_Task description_.
Copy out, word for word, the lines of the items below, from the line containing "In the same skillet, add the ground beef and" through the line containing "(Rhino Reserve) 180g LP.", including both of those lines and nothing else.
BEGIN
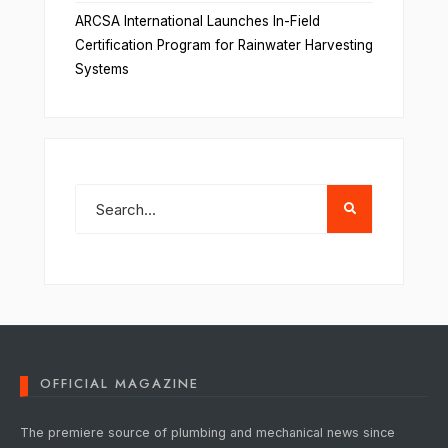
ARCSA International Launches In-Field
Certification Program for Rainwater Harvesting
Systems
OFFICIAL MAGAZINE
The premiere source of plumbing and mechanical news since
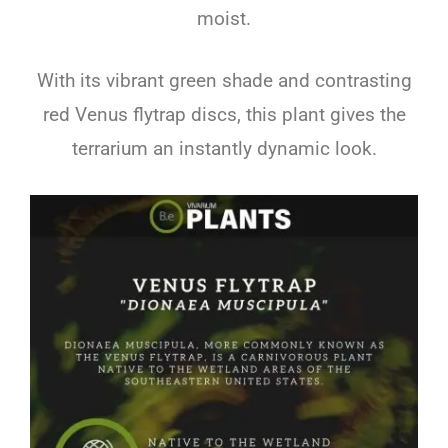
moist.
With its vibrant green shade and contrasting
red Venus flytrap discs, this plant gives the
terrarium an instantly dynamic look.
END
BEGIN
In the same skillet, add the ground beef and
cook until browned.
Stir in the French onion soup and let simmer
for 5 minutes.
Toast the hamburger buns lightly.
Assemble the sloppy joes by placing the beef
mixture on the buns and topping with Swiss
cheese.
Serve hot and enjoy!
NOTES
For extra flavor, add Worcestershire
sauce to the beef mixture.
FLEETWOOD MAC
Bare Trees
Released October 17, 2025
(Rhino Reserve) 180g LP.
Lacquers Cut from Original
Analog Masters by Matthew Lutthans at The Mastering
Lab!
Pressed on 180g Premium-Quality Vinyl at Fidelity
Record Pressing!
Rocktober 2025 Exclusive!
END
_Answer for this exercise_.
In the same skillet, add the ground beef and
cook until browned.
Stir in the French onion soup and let simmer
for 5 minutes.
Toast the hamburger buns lightly.
Assemble the sloppy joes by placing the beef
mixture on the buns and topping with Swiss
cheese.
Serve hot and enjoy!
NOTES
For extra flavor, add Worcestershire
sauce to the beef mixture.
FLEETWOOD MAC
Bare Trees
Released October 17, 2025
(Rhino Reserve) 180g LP.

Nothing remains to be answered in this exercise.